Copy every line below precisely, leaving nothing out.

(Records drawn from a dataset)
┄┄┄┄┄┄
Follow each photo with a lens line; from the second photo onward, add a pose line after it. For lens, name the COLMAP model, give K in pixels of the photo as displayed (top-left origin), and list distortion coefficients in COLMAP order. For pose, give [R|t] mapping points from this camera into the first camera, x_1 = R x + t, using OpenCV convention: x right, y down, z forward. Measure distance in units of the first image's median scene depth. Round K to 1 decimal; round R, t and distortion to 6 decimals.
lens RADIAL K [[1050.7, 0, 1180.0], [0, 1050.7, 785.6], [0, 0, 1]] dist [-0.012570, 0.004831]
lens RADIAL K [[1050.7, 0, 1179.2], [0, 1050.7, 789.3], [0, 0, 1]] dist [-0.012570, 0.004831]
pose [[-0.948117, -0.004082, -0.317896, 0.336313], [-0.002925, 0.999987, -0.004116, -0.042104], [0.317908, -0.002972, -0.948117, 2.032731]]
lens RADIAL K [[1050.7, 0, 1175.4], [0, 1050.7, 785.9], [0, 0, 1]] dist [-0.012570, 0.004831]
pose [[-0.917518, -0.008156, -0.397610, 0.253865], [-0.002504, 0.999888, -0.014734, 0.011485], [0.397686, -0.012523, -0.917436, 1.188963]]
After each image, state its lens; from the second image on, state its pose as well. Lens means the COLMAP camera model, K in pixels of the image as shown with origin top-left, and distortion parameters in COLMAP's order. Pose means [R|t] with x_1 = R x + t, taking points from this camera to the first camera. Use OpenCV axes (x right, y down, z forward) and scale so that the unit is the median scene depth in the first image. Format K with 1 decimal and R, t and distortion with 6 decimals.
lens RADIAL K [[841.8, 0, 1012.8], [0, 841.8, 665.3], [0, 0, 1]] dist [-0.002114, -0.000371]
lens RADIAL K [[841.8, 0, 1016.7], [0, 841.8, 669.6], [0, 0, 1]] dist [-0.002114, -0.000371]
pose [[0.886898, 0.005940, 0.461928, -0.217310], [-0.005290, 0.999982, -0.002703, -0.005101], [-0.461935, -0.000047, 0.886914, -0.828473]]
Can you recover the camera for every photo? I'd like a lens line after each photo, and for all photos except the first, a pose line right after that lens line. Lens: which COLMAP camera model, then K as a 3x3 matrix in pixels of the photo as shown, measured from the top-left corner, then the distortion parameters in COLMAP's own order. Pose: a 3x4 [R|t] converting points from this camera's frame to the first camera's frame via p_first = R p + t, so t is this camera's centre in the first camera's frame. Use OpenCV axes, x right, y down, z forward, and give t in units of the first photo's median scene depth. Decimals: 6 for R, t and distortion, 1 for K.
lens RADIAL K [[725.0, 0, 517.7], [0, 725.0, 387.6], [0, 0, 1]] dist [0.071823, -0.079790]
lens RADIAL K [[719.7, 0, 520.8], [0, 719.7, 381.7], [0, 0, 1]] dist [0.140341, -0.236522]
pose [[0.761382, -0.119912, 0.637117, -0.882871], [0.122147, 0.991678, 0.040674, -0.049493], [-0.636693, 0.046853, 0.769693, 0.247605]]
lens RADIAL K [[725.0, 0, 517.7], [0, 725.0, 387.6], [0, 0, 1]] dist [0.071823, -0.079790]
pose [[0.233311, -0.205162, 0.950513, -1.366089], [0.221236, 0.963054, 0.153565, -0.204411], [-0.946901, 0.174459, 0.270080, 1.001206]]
┄┄┄┄┄┄
§ **WRITTEN SOLUTION**
Follow each photo with a lens line; from the second photo onward, add a pose line after it. For lens, name the COLMAP model, give K in pixels of the photo as displayed (top-left origin), and list distortion coefficients in COLMAP order. For pose, give [R|t] mapping points from this camera into the first camera, x_1 = R x + t, using OpenCV convention: x right, y down, z forward. Measure distance in units of the first image's median scene depth. Round K to 1 decimal; round R, t and distortion to 6 decimals.
lens RADIAL K [[1050.7, 0, 1180.0], [0, 1050.7, 785.6], [0, 0, 1]] dist [-0.012570, 0.004831]
lens RADIAL K [[1050.7, 0, 1179.2], [0, 1050.7, 789.3], [0, 0, 1]] dist [-0.012570, 0.004831]
pose [[-0.948117, -0.004082, -0.317896, 0.336313], [-0.002925, 0.999987, -0.004116, -0.042104], [0.317908, -0.002972, -0.948117, 2.032731]]
lens RADIAL K [[1050.7, 0, 1175.4], [0, 1050.7, 785.9], [0, 0, 1]] dist [-0.012570, 0.004831]
pose [[-0.917518, -0.008156, -0.397610, 0.253865], [-0.002504, 0.999888, -0.014734, 0.011485], [0.397686, -0.012523, -0.917436, 1.188963]]
After each image, state its lens; from the second image on, state its pose as well. Lens means the COLMAP camera model, K in pixels of the image as shown with origin top-left, and distortion parameters in COLMAP's order. Pose means [R|t] with x_1 = R x + t, taking points from this camera to the first camera. Use OpenCV axes (x right, y down, z forward) and scale so that the unit is the median scene depth in the first image. Format K with 1 decimal and R, t and distortion with 6 decimals.
lens RADIAL K [[841.8, 0, 1012.8], [0, 841.8, 665.3], [0, 0, 1]] dist [-0.002114, -0.000371]
lens RADIAL K [[841.8, 0, 1016.7], [0, 841.8, 669.6], [0, 0, 1]] dist [-0.002114, -0.000371]
pose [[0.886898, 0.005940, 0.461928, -0.217310], [-0.005290, 0.999982, -0.002703, -0.005101], [-0.461935, -0.000047, 0.886914, -0.828473]]
Can you recover the camera for every photo? I'd like a lens line after each photo, and for all photos except the first, a pose line right after that lens line. Lens: which COLMAP camera model, then K as a 3x3 matrix in pixels of the photo as shown, measured from the top-left corner, then the distortion parameters in COLMAP's own order. Pose: a 3x4 [R|t] converting points from this camera's frame to the first camera's frame via p_first = R p + t, so t is this camera's centre in the first camera's frame. Use OpenCV axes, x right, y down, z forward, and give t in units of the first photo's median scene depth. Decimals: 6 for R, t and distortion, 1 for K.
lens RADIAL K [[725.0, 0, 517.7], [0, 725.0, 387.6], [0, 0, 1]] dist [0.071823, -0.079790]
lens RADIAL K [[719.7, 0, 520.8], [0, 719.7, 381.7], [0, 0, 1]] dist [0.140341, -0.236522]
pose [[0.761382, -0.119912, 0.637117, -0.882871], [0.122147, 0.991678, 0.040674, -0.049493], [-0.636693, 0.046853, 0.769693, 0.247605]]
lens RADIAL K [[725.0, 0, 517.7], [0, 725.0, 387.6], [0, 0, 1]] dist [0.071823, -0.079790]
pose [[0.233311, -0.205162, 0.950513, -1.366089], [0.221236, 0.963054, 0.153565, -0.204411], [-0.946901, 0.174459, 0.270080, 1.001206]]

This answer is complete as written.